27.03.2016
Andreas Kutsche
Erschienen in: HavelBrandung (DIE LINKE.Brandenburg an der Havel, Brandenburg an der Havel, Brandenburg)

TISA – kein Thema für unsere Stadt?

TTIP, CETA, TISA? Was haben diese Freihandelsabkommen mit unserer Kommune zu tun? Mehr als uns lieb sein dürfte. TISA (Trade in Services Agreement) ist das Abkommen zwischen der EU und den USA sowie 21 weiteren Staaten über den Handel von Dienstleistungen. Ziel ist es, eine noch größere Liberalisierung dieses Handels zu erreichen. Brandenburg an der Havel ist schon lange keine Industriestadt mehr, sie ist eine Stadt mit vielen Dienstleistungen geworden – und wäre damit den Begehrlichkeiten von TISA stark ausgesetzt.

Anfang Dezember ist die 15. Verhandlungsrunde von TISA hinter verschlossenen Türen zu Ende gegangen, kaum beachtet, denn anders als TTIP ist TISA in der breiten Öffentlichkeit kaum bekannt.

Es geht um die Privatisierung von Dienstleistungen

Auf dem Verhandlungstisch liegen nahezu alle Dienste, die von der öffentlichen Hand erbracht werden: Versorgungsleistungen im Bereich Energie, Bildung, Gesundheit, ... Diese sollen möglichst vollständig von privaten Unternehmen übernommen werden. Da Leistungen der öffentlichen Daseinsvorsorge teilweise stark subventioniert werden, könnten private Unternehmen diesen „Nachteil“ vor speziellen Schiedsgerichten in Frage stellen – mit bisher ungeahnten Folgen: Hart erkämpfte Sozialstandards könnten, weil sie den Gewinninteressen privater Unternehmen im Wege stehen, abgeschafft werden; der Klimaschutz könnte durch vollständige Liberalisierung der globalen Energiemärkte torpediert werden.

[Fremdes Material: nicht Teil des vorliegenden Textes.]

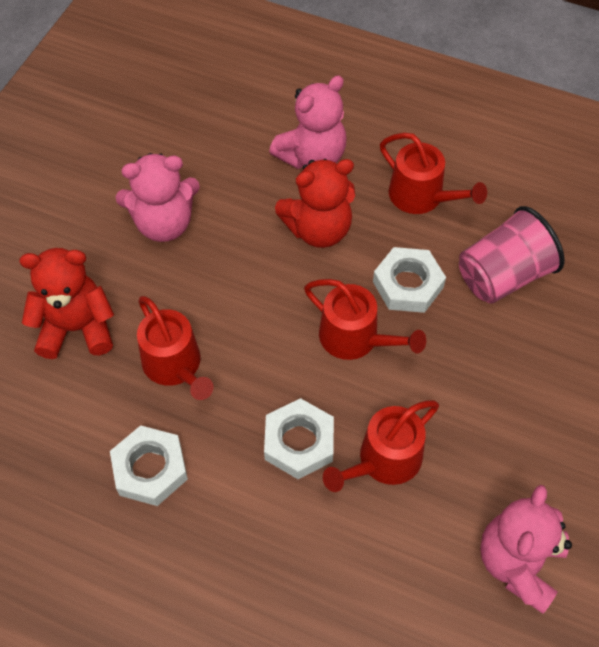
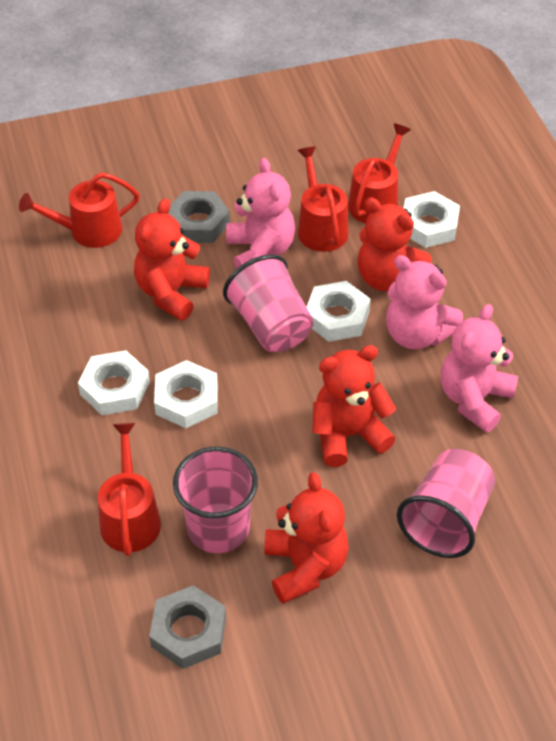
grey nut: none = 0 -> [149,585,226,669] [168,191,230,243] = 2
pink cup: [459,206,565,304] = 1 -> [173,447,258,553] [223,254,314,352] [397,449,495,558] = 3
red teddy bear: [19,248,114,359] [275,159,355,248] = 2 -> [134,199,210,321] [264,472,349,604] [312,345,396,467] [358,198,432,291] = 4
white nut: [110,425,188,506] [264,398,334,479] [373,247,446,313] = 3 -> [78,350,150,415] [154,360,218,428] [307,281,371,342] [403,191,460,248] = 4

Können Sie sich vorstellen, dass unsere Schulkantinen von Konzernen wie Coca-Cola oder McDonald's betrieben werden, dass international abgesprochen wird, welcher Stundenlohn und wie viele Urlaubstage Beschäftigte im Dienstleistungssektor bekommen?

Einmal privatisiert, immer privatisiert

Bei den Leistungen der Daseinsvorsorge handelt es sich um öffentliche Güter, die mit Steuermitteln geschaffen wurden. Wer diese Güter mit dem Ziel der Gewinnmaximierung privatisiert, enteignet Volkseigentum. TISA versucht überdies Regelungen durchzusetzen, wonach einmal erfolgte Privatisierungen nicht mehr rückgängig gemacht werden können. Rekommunalisierungen, wie sie auch DIE LINKE in Brandenburg an der Havel in ihr Programm geschrieben hat, sollen durch eine sog. Sperrklinkenklausel verboten werden.

Finden Sie das gerecht? Aber wir haben Möglichkeiten, dagegen vorzugehen, z.B. indem wir die Aktionen von attac unterstützen oder entsprechende Resolutionen in die SVV einbringen. Noch ist es nicht zu spät.